Acostumbrados a las amplias butacas de la primera clase, a aquellos hombres les costó una o dos vueltas acomodar la postura, pero la mayoría pronto cogió el sueño.
Juan María Gil Pacheco, el veterano gran capitán, el hombre que había levantado tantas copas, no podía dormir. Al contrario que sus compañeros, él sí creía entender la razón de que el míster hubiera montado aquel numerito, y estaba admirado de la belleza del gesto.

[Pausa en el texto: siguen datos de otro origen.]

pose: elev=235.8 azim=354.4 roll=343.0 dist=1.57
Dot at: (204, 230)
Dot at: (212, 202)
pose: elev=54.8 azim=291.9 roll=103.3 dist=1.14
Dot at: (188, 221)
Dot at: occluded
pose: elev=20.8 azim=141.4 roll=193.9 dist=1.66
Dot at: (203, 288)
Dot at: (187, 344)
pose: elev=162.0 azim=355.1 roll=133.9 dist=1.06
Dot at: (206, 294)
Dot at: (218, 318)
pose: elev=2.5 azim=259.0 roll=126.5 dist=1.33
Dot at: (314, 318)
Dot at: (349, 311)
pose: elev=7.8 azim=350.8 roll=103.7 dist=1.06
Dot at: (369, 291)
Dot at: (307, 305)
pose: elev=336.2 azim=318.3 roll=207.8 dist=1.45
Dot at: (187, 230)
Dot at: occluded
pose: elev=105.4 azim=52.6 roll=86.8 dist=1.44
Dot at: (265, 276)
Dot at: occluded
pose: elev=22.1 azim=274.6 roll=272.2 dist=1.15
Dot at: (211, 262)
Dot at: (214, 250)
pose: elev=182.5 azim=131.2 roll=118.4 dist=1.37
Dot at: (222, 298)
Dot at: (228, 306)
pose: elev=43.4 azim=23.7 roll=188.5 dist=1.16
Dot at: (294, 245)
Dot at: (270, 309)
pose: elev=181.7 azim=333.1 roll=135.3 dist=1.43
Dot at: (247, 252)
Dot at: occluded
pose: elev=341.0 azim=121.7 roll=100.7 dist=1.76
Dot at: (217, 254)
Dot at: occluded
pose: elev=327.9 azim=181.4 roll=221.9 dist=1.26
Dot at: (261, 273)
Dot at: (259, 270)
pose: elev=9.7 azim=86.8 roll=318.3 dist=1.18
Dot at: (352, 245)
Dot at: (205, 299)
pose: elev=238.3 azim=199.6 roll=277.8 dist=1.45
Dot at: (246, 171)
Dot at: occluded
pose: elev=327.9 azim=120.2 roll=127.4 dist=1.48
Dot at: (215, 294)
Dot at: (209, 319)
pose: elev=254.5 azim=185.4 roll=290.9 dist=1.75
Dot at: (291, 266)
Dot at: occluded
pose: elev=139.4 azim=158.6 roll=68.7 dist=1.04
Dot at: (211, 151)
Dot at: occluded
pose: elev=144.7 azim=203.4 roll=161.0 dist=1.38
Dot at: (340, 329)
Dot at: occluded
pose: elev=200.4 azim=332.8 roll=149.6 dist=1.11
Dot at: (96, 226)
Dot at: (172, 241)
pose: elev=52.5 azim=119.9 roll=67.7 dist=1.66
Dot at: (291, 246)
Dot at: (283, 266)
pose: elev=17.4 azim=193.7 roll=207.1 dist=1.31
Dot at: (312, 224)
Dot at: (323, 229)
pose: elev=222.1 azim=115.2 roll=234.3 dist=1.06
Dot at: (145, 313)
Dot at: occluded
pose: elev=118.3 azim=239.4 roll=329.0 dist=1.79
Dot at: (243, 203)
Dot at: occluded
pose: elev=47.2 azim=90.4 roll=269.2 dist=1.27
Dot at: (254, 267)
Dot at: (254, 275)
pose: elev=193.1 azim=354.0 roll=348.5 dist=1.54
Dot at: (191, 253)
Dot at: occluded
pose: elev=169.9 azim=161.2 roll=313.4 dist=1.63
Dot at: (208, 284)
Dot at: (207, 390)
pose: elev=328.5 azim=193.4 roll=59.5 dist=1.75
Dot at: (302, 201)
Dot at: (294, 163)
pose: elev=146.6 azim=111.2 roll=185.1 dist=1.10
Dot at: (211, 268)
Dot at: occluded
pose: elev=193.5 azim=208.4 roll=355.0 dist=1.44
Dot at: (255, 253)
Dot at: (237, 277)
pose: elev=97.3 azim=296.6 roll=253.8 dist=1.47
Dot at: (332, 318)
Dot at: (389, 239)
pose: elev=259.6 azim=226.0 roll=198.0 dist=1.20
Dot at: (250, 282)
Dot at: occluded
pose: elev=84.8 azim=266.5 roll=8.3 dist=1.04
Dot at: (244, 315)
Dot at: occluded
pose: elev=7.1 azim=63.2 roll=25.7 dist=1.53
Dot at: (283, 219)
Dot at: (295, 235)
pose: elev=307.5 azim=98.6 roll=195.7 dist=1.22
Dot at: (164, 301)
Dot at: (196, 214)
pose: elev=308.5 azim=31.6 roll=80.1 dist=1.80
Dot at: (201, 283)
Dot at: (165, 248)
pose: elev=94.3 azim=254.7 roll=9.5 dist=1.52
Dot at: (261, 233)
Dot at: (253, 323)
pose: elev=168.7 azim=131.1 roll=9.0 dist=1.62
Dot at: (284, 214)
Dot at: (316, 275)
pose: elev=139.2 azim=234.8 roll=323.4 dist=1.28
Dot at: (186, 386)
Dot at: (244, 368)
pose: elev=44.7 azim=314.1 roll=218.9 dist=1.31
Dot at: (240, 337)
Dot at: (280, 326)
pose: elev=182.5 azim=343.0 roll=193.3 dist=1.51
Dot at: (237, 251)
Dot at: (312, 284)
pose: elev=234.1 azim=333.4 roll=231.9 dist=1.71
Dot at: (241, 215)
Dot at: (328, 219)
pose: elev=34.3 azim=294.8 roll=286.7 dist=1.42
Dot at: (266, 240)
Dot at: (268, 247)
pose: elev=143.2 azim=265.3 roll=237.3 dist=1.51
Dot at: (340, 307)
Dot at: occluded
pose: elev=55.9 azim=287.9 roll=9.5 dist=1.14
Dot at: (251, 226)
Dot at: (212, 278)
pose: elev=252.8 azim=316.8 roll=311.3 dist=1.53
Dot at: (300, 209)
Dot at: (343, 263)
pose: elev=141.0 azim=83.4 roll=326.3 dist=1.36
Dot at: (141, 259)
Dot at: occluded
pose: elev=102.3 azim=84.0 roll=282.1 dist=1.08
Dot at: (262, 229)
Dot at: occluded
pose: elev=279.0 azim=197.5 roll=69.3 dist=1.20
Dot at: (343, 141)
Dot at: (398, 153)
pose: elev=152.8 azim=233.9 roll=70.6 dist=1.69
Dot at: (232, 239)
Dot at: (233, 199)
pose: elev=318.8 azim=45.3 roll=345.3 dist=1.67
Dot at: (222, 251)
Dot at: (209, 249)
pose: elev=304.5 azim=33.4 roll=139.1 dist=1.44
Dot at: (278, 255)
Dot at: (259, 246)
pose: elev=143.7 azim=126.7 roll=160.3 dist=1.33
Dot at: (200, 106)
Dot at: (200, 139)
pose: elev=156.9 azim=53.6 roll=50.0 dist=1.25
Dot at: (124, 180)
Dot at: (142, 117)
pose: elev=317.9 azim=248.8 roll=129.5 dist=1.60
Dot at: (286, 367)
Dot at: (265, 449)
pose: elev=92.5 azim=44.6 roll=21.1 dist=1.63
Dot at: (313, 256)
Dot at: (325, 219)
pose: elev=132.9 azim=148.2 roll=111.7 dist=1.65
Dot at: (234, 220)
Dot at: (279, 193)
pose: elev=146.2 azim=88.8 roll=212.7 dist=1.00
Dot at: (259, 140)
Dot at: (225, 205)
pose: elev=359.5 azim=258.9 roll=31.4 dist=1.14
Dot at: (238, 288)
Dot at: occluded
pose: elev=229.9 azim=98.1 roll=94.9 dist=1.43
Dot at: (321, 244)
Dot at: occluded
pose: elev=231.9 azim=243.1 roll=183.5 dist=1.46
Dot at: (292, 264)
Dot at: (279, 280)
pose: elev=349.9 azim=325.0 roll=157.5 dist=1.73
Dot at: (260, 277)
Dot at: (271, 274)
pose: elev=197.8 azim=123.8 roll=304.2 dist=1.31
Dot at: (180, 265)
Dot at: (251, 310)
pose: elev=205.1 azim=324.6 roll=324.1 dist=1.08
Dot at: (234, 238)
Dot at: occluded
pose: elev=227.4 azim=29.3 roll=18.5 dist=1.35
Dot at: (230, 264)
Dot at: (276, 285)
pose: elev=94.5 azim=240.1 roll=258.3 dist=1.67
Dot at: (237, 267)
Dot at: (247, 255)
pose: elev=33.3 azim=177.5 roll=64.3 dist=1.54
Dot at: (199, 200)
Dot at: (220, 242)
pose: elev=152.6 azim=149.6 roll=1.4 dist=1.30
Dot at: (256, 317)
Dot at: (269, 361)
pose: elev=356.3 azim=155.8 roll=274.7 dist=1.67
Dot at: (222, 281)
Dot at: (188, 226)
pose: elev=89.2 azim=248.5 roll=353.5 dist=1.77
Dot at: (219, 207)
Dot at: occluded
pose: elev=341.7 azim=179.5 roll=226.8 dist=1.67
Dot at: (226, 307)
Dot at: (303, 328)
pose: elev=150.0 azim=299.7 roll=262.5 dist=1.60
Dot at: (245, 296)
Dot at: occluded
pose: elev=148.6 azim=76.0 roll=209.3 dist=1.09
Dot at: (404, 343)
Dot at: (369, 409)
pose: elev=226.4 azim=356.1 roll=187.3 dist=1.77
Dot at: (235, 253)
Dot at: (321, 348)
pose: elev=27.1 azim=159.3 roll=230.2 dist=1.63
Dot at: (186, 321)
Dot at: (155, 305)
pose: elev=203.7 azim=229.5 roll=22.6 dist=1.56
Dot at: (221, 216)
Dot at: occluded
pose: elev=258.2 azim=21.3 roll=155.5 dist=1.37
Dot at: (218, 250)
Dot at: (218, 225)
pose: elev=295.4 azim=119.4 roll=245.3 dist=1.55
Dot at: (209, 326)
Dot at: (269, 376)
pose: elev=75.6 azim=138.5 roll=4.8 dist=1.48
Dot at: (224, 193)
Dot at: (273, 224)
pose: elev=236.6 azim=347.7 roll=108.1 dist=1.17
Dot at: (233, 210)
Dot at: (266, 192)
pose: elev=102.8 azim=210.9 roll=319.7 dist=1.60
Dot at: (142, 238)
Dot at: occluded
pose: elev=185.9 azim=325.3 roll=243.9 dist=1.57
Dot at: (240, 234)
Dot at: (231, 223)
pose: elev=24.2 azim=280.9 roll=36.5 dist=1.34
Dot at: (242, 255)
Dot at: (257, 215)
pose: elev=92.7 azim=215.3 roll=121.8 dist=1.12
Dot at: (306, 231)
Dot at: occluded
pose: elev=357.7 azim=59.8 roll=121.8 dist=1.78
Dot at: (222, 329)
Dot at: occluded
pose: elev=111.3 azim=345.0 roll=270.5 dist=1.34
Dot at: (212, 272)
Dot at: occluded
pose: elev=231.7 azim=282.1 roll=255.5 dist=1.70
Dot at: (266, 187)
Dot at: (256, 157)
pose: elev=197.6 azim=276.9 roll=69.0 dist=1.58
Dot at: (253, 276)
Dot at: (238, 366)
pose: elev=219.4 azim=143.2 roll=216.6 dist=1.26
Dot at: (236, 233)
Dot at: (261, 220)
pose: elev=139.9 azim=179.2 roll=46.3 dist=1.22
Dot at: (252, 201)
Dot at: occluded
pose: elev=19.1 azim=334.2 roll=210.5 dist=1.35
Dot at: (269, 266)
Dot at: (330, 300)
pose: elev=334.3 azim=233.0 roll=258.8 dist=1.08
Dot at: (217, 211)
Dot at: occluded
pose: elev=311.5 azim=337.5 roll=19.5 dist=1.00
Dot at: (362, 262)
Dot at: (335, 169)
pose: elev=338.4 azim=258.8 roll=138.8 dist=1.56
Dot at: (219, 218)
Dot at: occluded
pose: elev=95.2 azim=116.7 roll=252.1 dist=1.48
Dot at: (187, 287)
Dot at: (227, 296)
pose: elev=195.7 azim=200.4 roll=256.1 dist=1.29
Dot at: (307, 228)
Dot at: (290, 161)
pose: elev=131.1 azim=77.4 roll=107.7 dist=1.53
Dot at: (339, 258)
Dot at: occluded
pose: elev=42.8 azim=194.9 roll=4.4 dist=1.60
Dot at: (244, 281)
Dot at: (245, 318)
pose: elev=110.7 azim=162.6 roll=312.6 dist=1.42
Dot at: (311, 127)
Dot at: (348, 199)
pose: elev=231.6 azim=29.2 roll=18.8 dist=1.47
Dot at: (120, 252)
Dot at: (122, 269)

El partido de ida había sido una auténtica cagada, pero, a pesar de eso, o puede que precisamente por eso, la afición esperaba una remontada imposible. Imposible porque meterle cuatro goles en su campo a aquellos elementos -y que no te metieran ninguno- no estaba al alcance de nadie. La machada no se produciría, y los medios y los aficionados sacrificios para aplacar al monstruo de las ilusiones rotas. Con todo esa payasada del autocar, el míster estaba regalando la excusa perfecta a sus hombres, a la vez que cargaba sobre sus espaldas toda la responsabilidad. "El Lussa" iría a la calle en mitad del escarnio periodístico, al tiempo que los jugadores saldrían de rositas diciendo "perdimos porque ese tipo estaba loco. ¡Mirad lo que hizo!"
Si no hubiera sido un veterano tan curtido, Gil Pacheco habría llorado. El míster era un tío cojonudo.
-¡Quita esa cinta de una vez, coño!
Gil Pacheco sonrió, aquellos chavales no compartían el gusto por la copla del conductor. ¡Si es que la mayoría eran casi unos críos!
Los dos camareros del sitio donde se hizo la parada al principio pensaron que aquello era una alucinación producto de lo temprano que era, luego, no tuvieron más remedio que avisar a los de cocina.
La visita fue rápida, lo justo para ir al baño, tomarse el bocadillo y complacer las peticiones de fotos y autógrafos. Luego, con el personal todavía boquiabierto, siguieron trayecto.